■ Activity:
Give back only the lines in the records below from the one with "#6e87bb; stroke-width: 7" to the one with "#fff; stroke-width: 9", both inclusive, word for word.

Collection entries
= = = =

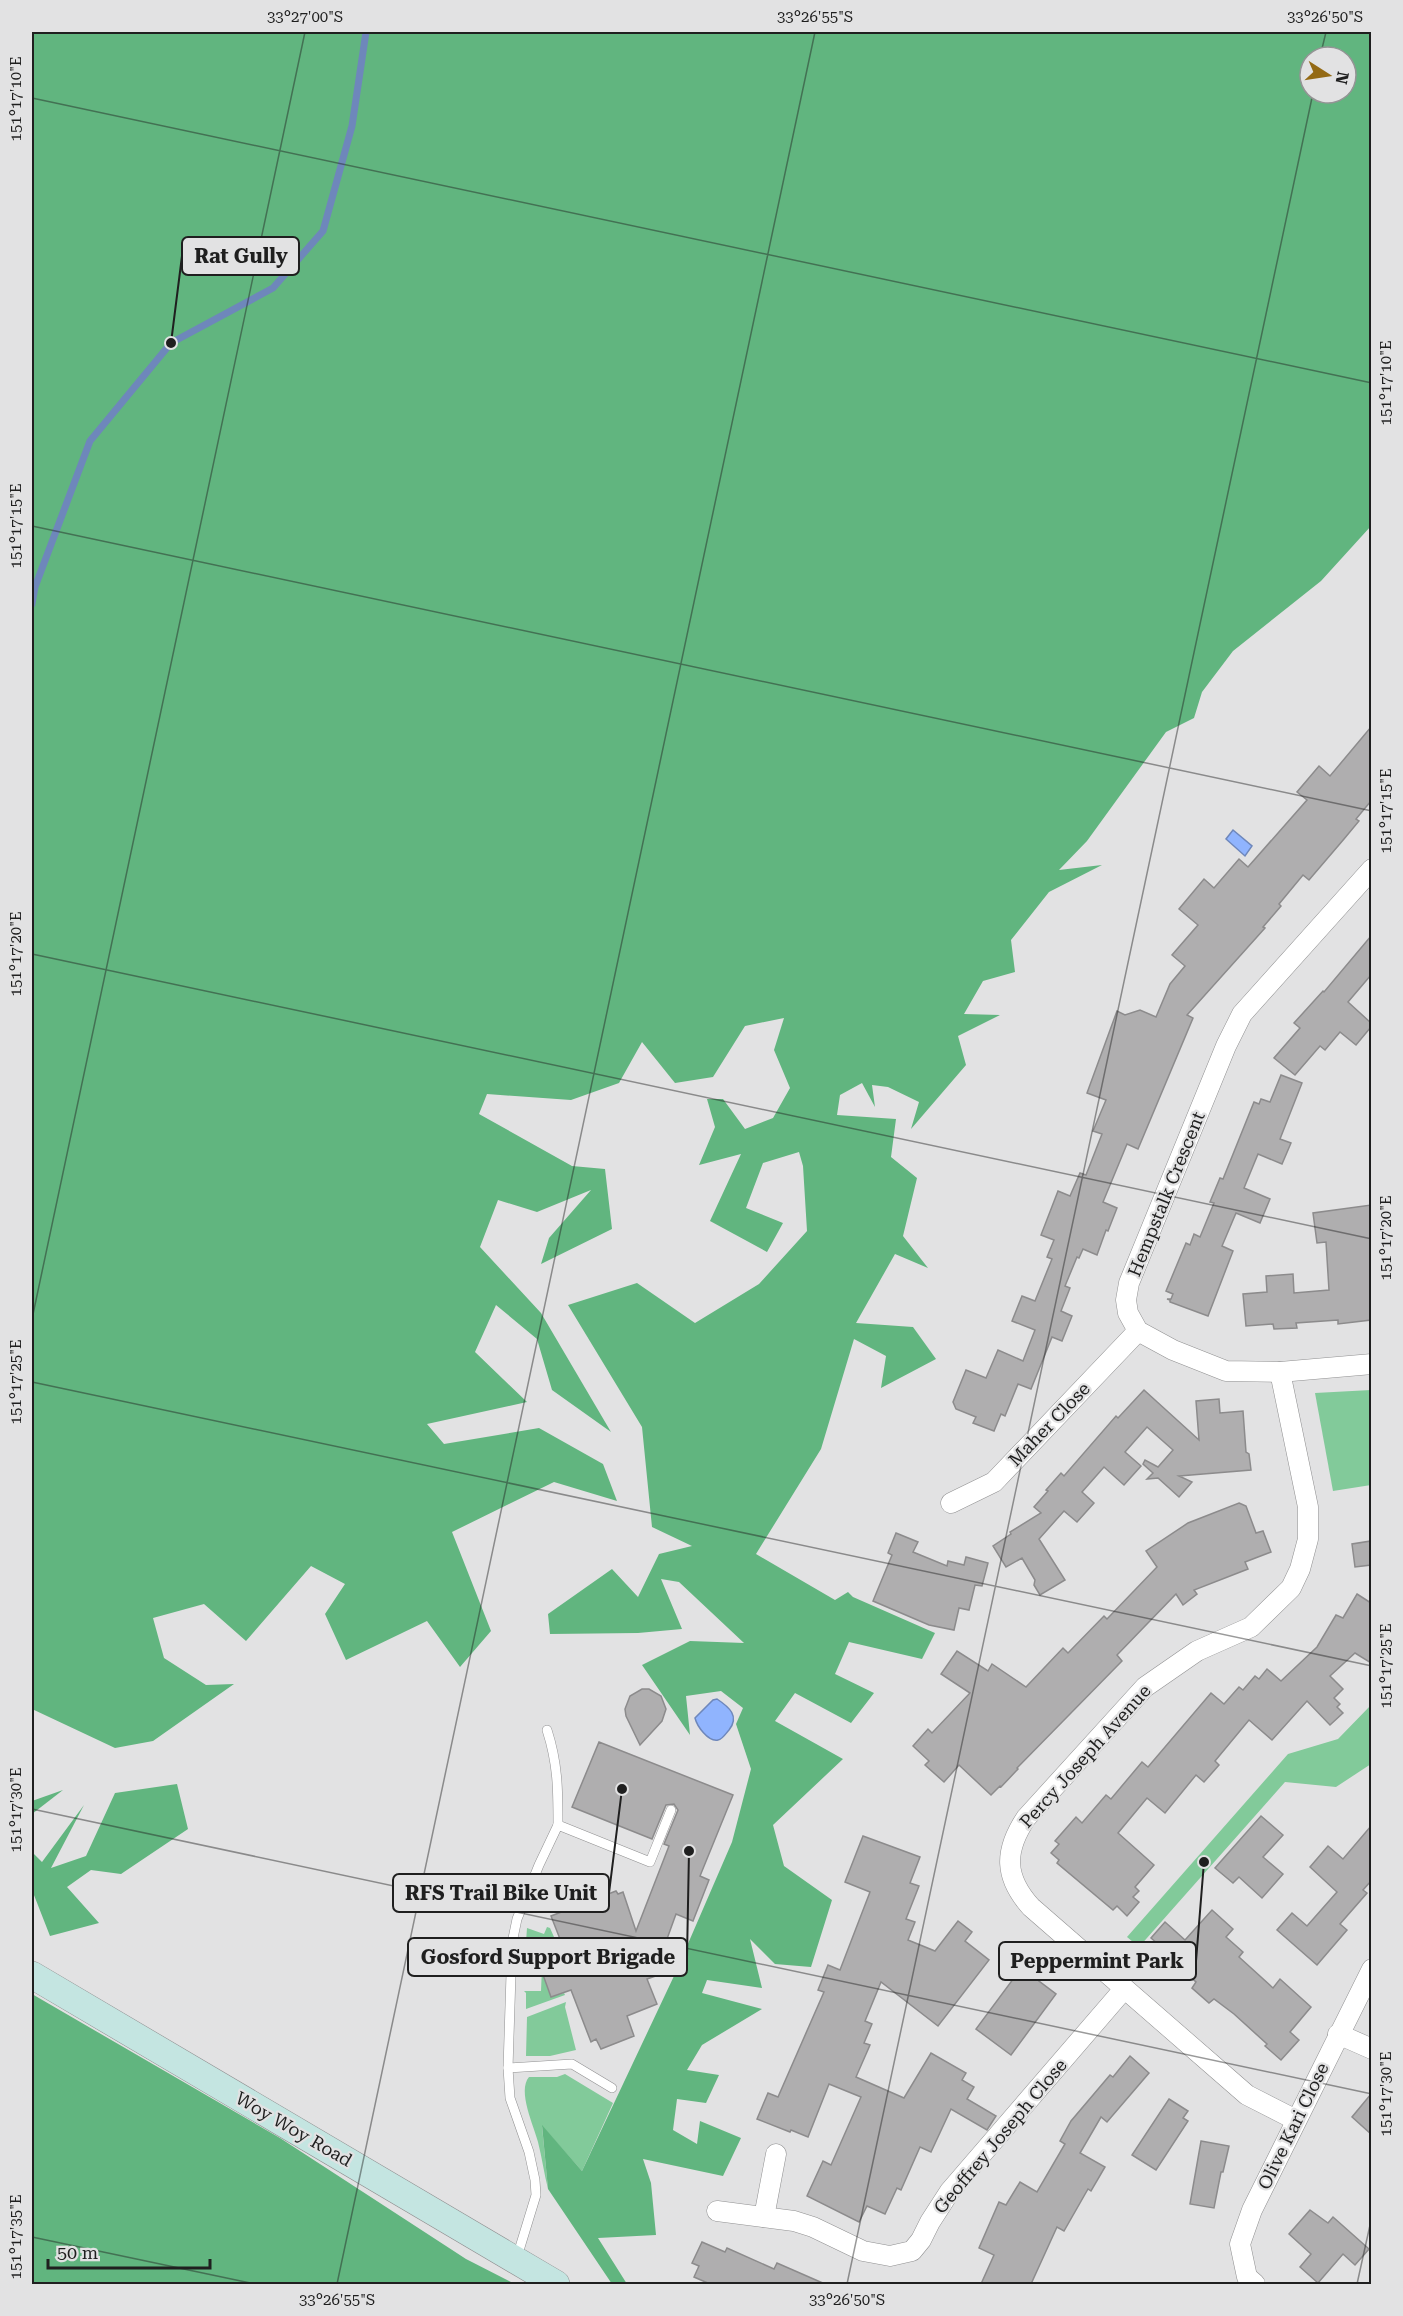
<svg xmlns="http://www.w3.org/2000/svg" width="1403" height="2316" font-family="'Roboto Serif',serif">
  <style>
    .green { fill: #82ca9a }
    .forest { fill: #61b57f; fill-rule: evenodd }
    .water { fill: #90b4fe; stroke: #6e87bb; stroke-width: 1.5 }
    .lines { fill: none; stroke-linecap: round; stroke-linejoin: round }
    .stream { stroke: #6e87bb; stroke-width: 7 }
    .building { fill: #afaeaf; stroke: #8c8b8c; stroke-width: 1.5 }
    .service-casing { stroke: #909091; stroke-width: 10 }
    .minor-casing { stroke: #909091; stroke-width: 21 }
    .secondary-casing { stroke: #909091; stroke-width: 28 }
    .service { stroke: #fff; stroke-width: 9 }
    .minor { stroke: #fff; stroke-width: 20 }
    .secondary { stroke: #c4e5e1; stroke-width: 27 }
    .ticks { fill: none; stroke: #1f1f1f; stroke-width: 1.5; stroke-opacity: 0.45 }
    .labels { text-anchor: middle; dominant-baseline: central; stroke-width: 4.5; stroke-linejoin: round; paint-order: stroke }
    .street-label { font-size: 18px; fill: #1f1f1f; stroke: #e2e2e3 }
    .leader { fill: none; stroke: #1f1f1f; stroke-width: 2 }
    .callout-dot { fill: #1f1f1f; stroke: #e2e2e3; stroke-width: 2 }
    .callout { fill: #e2e2e3; stroke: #1f1f1f; stroke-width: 2 }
    .callout-label { font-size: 20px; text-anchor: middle; font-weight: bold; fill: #1f1f1f }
    .neatline { fill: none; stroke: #1f1f1f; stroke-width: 2 }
    .ticks-label { font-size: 15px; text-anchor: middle; fill: #1f1f1f }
  </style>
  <rect width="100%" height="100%" fill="#e2e2e3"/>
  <g class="green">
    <polygon points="1371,1390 1371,1485 1333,1491 1315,1393"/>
    <polygon points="1371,1705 1371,1764 1336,1787 1285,1782 1139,1947 1127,1937 1288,1754 1338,1739"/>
    <polygon points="547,1927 550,1928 554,1937 548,1940 557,1966 542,1972 551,1997 564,1993 565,1995 526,2009 526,1993 524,1991 541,1991 543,1943 526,1942 527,1928 544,1934"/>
    <polygon points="566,2002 565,2007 576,2050 550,2056 526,2056 527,2017"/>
    <path d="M565 2074 613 2103 582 2171 542 2126 548 2189C544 2173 542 2158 538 2142 534 2126 517 2091 529 2077H557Z"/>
  </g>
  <g class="forest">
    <path d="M32 32H1371V526L1321 581 1233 651 1202 692 1194 718 1166 732 1087 841 1059 870 1102 865 1049 892 1011 940 1015 972 983 981 964 1014 1000 1015 958 1036 966 1065 911 1129 919 1102 888 1087 872 1085 875 1107 862 1083 840 1095 837 1115 896 1119 891 1157 917 1178 903 1236 928 1268 895 1254 856 1323 913 1327 936 1359 881 1388 886 1356 854 1339 821 1449 756 1554 835 1600 848 1592 853 1597 935 1633 922 1659 849 1642 835 1674 874 1693 851 1723 795 1693 775 1721 843 1759 773 1825 784 1866 832 1900 811 1967 775 1964 750 1939 762 1988 707 1980 702 1993 762 2009 702 2045 687 2070 719 2075 706 2103 677 2099 673 2130 697 2144 700 2121 741 2138 723 2176 643 2159 651 2183 656 2235 598 2238 627 2284H612L548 2189 542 2125 582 2171 674 1976 732 1842 751 1769 736 1724 743 1708 721 1691 686 1696 690 1735 642 1665 690 1641 744 1643 679 1582 661 1579 682 1629 638 1633 550 1634 548 1614 612 1569 638 1597 659 1554 692 1546 652 1527 642 1427 568 1305 637 1283 695 1323 759 1284 807 1231 803 1166 799 1152 763 1163 746 1208 783 1223 767 1252 710 1221 741 1154 699 1165 715 1127 707 1099H723L745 1129 773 1118 790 1088 774 1050 784 1018 745 1026 713 1077 675 1083 642 1042 619 1083 571 1100 487 1094 479 1114 572 1166 605 1169 612 1229 541 1264 549 1238 591 1190 537 1212 498 1200 480 1247 541 1313 611 1432 552 1390 537 1339 496 1305 475 1352 527 1402 427 1424 444 1444 539 1428 603 1464 617 1501 554 1482 452 1532 491 1631 460 1667 427 1621 346 1660 325 1614 345 1584 311 1566 246 1641 204 1604 153 1618 164 1658 206 1685 234 1684 153 1741 115 1748 32 1709ZM1310 57H1346V93H1310Z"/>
    <polygon points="177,1784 188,1829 121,1874 91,1870 67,1887 99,1923 50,1936 32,1890 32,1852 42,1862 84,1805 51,1868 86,1856 115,1793"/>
    <polygon points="63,1790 32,1814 32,1801"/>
    <polygon points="32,1994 280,2138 466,2259 515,2284 32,2284"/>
  </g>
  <g class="water">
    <polygon points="1233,830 1252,846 1245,856 1226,839"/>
    <path d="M717 1699C729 1707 740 1716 729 1730 726 1733 723 1739 718 1740 708 1742 697 1726 695 1718L713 1700Z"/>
  </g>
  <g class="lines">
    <polyline class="stream" points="32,604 35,587 90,441 171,343 273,288 323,231 352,126 366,32"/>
  </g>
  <g class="building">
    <polygon points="1371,727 1371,801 1356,819 1359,821 1344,839 1309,880 1303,875 1279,904 1281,906 1263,927 1265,928 1187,1015 1193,1018 1138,1149 1127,1144 1103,1202 1117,1208 1108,1231 1106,1230 1097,1255 1083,1249 1079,1258 1077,1257 1065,1286 1070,1288 1061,1311 1072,1316 1062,1341 1052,1337 1031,1389 1018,1384 1005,1416 1001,1414 994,1431 973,1423 976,1417 956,1409 953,1402 966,1370 986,1378 998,1350 1023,1361 1035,1330 1012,1321 1022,1296 1035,1301 1052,1259 1047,1257 1054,1240 1041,1235 1058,1191 1070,1196 1080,1173 1086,1175 1102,1134 1093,1131 1106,1100 1087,1093 1117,1011 1125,1015 1140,1010 1156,1017 1170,984 1185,966 1172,955 1198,925 1179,909 1204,879 1214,888 1239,859 1248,867 1307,800 1297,792 1319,766 1330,776"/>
    <polygon points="1371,936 1371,975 1348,1002 1371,1023 1371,1027 1356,1045 1340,1032 1325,1050 1320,1046 1295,1075 1274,1058 1300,1028 1294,1023 1323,991 1324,992"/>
    <polygon points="1281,1075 1302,1083 1280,1139 1291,1143 1282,1164 1258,1154 1244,1188 1270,1199 1260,1223 1236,1213 1222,1246 1233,1251 1208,1316 1170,1302 1170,1300 1167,1299 1171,1299 1173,1294 1166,1291 1186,1243 1190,1245 1194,1234 1200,1237 1214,1203 1210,1202 1220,1178 1223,1179 1254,1102 1259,1104 1261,1099 1270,1102"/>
    <polygon points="1371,1205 1371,1320 1338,1324 1338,1320 1296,1323 1297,1328 1274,1329 1273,1324 1246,1326 1243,1294 1267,1292 1266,1276 1293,1274 1294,1293 1329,1290 1326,1242 1317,1243 1313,1213"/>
    <polygon points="1144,1390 1199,1440 1196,1401 1219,1399 1220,1413 1243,1411 1246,1452 1249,1454 1251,1470 1179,1476 1192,1482 1179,1497 1158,1478 1147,1479 1153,1473 1143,1464 1145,1460 1158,1467 1173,1450 1147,1427 1125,1452 1141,1466 1124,1485 1104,1467 1082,1492 1094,1503 1077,1522 1064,1511 1039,1539 1065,1580 1040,1595 1034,1585 1035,1580 1022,1558 1006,1567 993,1546 1011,1534 1010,1532 1041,1513 1034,1507 1048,1491 1046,1490 1061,1473 1064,1476 1116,1416 1118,1418"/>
    <polygon points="1239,1503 1246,1506 1256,1533 1263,1531 1271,1552 1245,1562 1248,1569 1194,1590 1197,1594 1183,1605 1176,1594 1117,1655 1122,1661 1017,1768 1018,1769 1001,1787 1000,1786 991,1795 959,1765 944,1782 925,1765 929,1761 913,1746 928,1729 932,1733 970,1693 941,1674 957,1651 988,1671 992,1664 1026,1687 1063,1648 1068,1653 1104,1616 1107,1619 1157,1567 1146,1551 1188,1523"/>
    <polygon points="896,1533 918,1542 913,1552 947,1566 948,1561 964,1565 966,1557 988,1563 982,1586 975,1585 969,1610 959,1608 954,1630 929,1625 873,1601 892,1555 888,1553"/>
    <polygon points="1371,1541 1371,1565 1355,1567 1352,1544"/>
    <polygon points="1357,1594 1371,1603 1371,1663 1355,1653 1330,1676 1343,1689 1334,1698 1340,1704 1337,1707 1343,1713 1330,1725 1307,1701 1272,1740 1249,1720 1215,1761 1219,1765 1204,1782 1196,1775 1165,1813 1147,1798 1118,1833 1154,1865 1135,1887 1139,1891 1133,1897 1139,1902 1127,1916 1117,1906 1113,1910 1057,1863 1059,1860 1051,1853 1059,1844 1055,1841 1076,1817 1082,1823 1106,1795 1111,1799 1142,1762 1148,1767 1211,1693 1224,1704 1239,1687 1243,1690 1255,1676 1259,1679 1267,1669 1281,1681 1317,1647 1336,1615 1343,1618"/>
    <polygon points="642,1689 649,1689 661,1696 666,1709 662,1721 640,1745 626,1716 625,1709 630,1696"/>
    <polygon points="599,1742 733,1795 700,1876 709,1880 693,1921 676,1914 663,1950 670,1971 647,1979 657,2004 627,2016 634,2036 601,2049 596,2039 591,2042 571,1990 551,1997 542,1972 561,1964 553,1942 560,1939 551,1916 616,1891 618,1894 623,1892 636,1931 669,1846 664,1844 678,1810 674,1804 666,1805 652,1839 572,1807"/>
    <polygon points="1261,1816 1283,1835 1263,1857 1283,1874 1262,1898 1239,1877 1233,1883 1215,1868"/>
    <polygon points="1371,1826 1371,1881 1363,1890 1367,1893 1340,1924 1347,1930 1317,1965 1277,1930 1292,1913 1307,1926 1337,1892 1310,1867 1328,1846 1343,1859"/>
    <polygon points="863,1836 920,1857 910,1883 919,1886 906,1919 915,1922 908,1940 935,1951 958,1921 972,1932 965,1941 989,1960 938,2026 881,1982 865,2021 872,2024 864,2043 870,2045 856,2077 904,2098 931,2053 966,2073 962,2080 974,2087 967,2099 996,2116 987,2130 951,2109 931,2152 920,2147 901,2190 897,2188 885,2214 867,2206 859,2222 807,2196 823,2161 831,2165 861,2097 829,2084 808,2137 791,2130 790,2132 757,2119 768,2093 778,2097 824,1992 818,1990 828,1965 840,1970 870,1892 845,1882"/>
    <polygon points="1212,1910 1233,1929 1226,1937 1243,1952 1239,1957 1273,1988 1280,1979 1311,2007 1290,2032 1299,2040 1281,2060 1265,2046 1267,2044 1234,2014 1214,1999 1209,2003 1192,1988 1196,1982 1171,1961 1174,1958 1151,1938 1165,1922 1185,1940"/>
    <polygon points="1028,1959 1046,1972 1039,1981 1056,1994 1011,2055 976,2029"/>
    <polygon points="1130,2056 1149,2073 1107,2122 1101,2117 1080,2153 1105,2167 1091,2191 1088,2189 1064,2231 1057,2227 1031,2284 981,2284 994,2255 979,2248 999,2202 1006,2205 1020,2182 1037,2192 1065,2144 1060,2141 1071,2121 1110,2075 1113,2077"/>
    <polygon points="1371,2094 1371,2134 1352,2117"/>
    <polygon points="1169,2099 1188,2111 1183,2118 1188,2121 1156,2170 1132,2155"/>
    <polygon points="1201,2141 1229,2146 1223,2172 1221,2172 1214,2208 1190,2204"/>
    <polygon points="1310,2210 1328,2223 1333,2217 1369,2249 1355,2265 1343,2254 1318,2283 1300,2267 1311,2254 1289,2234"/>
    <polygon points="702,2242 725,2252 727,2248 774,2269 777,2263 825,2284 710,2284 694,2277 699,2266 692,2263"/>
  </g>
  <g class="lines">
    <g class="service-casing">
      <g id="service">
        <path d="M547 1730C558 1764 558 1790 558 1825"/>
        <polyline points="508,2068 572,2064 612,2088"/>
        <polyline points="517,2257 536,2195 535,2180 529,2152 510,2098 508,2068 512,1943 517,1919 539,1865 558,1825 650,1862 671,1810"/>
      </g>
    </g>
    <g class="minor-casing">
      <g id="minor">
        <polyline points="1372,869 1242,1014 1226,1046 1129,1283 1126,1300 1128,1313 1138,1331 1173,1350 1226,1371 1280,1372 1372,1364"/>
        <path d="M1280 1372 1308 1507V1539L1300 1569 1291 1588 1251 1627 1197 1651 1145 1687 1026 1818C1004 1851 1004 1877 1031 1907L1247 2095 1296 2120"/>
        <polyline points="951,1503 994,1482 1138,1331"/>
        <polyline points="1338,2034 1372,2049"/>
        <polyline points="717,2211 794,2221 813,2227 863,2251 890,2256 912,2251 921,2240 930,2222 950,2191 1124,1989"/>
        <polyline points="764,2217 776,2154"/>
        <polyline points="1255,2284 1247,2277 1240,2244 1252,2210 1372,1969"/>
      </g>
    </g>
    <g class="secondary-casing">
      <polyline id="secondary" points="32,1975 556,2284"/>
    </g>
    <use href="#service" class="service"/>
    <use href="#minor" class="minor"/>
    <use href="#secondary" class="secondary"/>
  </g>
  <path class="ticks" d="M1320 57 1326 32M32 98 1372 383M32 526 1372 811M32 954 1372 1239M32 1319 305 32M32 1382 1372 1666M32 1809 1372 2094M32 2237 255 2284M337 2284 815 32M847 2284 1313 93M1357 2284 1372 2216"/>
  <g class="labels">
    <g class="street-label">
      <text transform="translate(1166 1194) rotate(-68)">Hempstalk Crescent</text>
      <text transform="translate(1049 1424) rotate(-46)">Maher Close</text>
      <text transform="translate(1085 1756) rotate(-48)">Percy Joseph Avenue</text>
      <text transform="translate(1293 2126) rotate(-64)">Olive Kari Close</text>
      <text transform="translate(294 2129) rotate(30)">Woy Woy Road</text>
      <text transform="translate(1000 2136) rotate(-50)">Geoffrey Joseph Close</text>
    </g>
  </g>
  <path class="leader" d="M171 343L182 256M622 1789L609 1893M689 1851L687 1957M1204 1862L1196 1961"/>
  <g class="callout-dot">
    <circle cx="171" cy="343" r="6"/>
    <circle cx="622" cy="1789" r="6"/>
    <circle cx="689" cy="1851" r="6"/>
    <circle cx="1204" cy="1862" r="6"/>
  </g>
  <g class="callout">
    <rect x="182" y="237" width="117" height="38" rx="6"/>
    <rect x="393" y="1874" width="216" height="38" rx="6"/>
    <rect x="408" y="1938" width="279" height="38" rx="6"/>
    <rect x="999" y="1942" width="197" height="38" rx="6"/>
  </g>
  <g class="callout-label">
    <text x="241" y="263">Rat Gully</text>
    <text x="501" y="1900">RFS Trail Bike Unit</text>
    <text x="548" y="1964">Gosford Support Brigade</text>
    <text x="1097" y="1968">Peppermint Park</text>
  </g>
  <rect width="1403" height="2316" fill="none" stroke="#e2e2e3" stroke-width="66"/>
  <g transform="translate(1328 75) rotate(102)"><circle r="28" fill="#e2e2e3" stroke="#949495" stroke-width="1.5"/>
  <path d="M0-4.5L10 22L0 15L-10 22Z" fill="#946a14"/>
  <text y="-9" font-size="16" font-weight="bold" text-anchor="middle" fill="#1f1f1f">N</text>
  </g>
  <path d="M48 2259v9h162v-9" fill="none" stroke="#1f1f1f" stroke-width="3"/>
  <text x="57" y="2259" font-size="18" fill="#1f1f1f" stroke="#e2e2e3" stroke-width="4.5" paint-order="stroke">50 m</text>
  <rect x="33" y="33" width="1337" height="2250" class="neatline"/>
  <g class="ticks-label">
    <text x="305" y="22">33°27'00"S</text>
    <text x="815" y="22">33°26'55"S</text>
    <text x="1325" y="22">33°26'50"S</text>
    <text transform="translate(16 99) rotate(-90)" y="5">151°17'10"E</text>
    <text transform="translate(1386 383) rotate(-90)" y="5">151°17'10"E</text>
    <text transform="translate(16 526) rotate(-90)" y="5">151°17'15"E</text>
    <text transform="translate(1386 811) rotate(-90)" y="5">151°17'15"E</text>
    <text transform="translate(16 954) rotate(-90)" y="5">151°17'20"E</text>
    <text transform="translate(1386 1238) rotate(-90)" y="5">151°17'20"E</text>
    <text transform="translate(16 1382) rotate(-90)" y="5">151°17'25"E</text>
    <text transform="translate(1386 1666) rotate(-90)" y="5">151°17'25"E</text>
    <text transform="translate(16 1810) rotate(-90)" y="5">151°17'30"E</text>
    <text transform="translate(1386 2094) rotate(-90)" y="5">151°17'30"E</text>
    <text transform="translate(16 2237) rotate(-90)" y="5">151°17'35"E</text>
    <text x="337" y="2305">33°26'55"S</text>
    <text x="847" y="2305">33°26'50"S</text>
  </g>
</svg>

= = = =

■ Expected answer:
    .stream { stroke: #6e87bb; stroke-width: 7 }
    .building { fill: #afaeaf; stroke: #8c8b8c; stroke-width: 1.5 }
    .service-casing { stroke: #909091; stroke-width: 10 }
    .minor-casing { stroke: #909091; stroke-width: 21 }
    .secondary-casing { stroke: #909091; stroke-width: 28 }
    .service { stroke: #fff; stroke-width: 9 }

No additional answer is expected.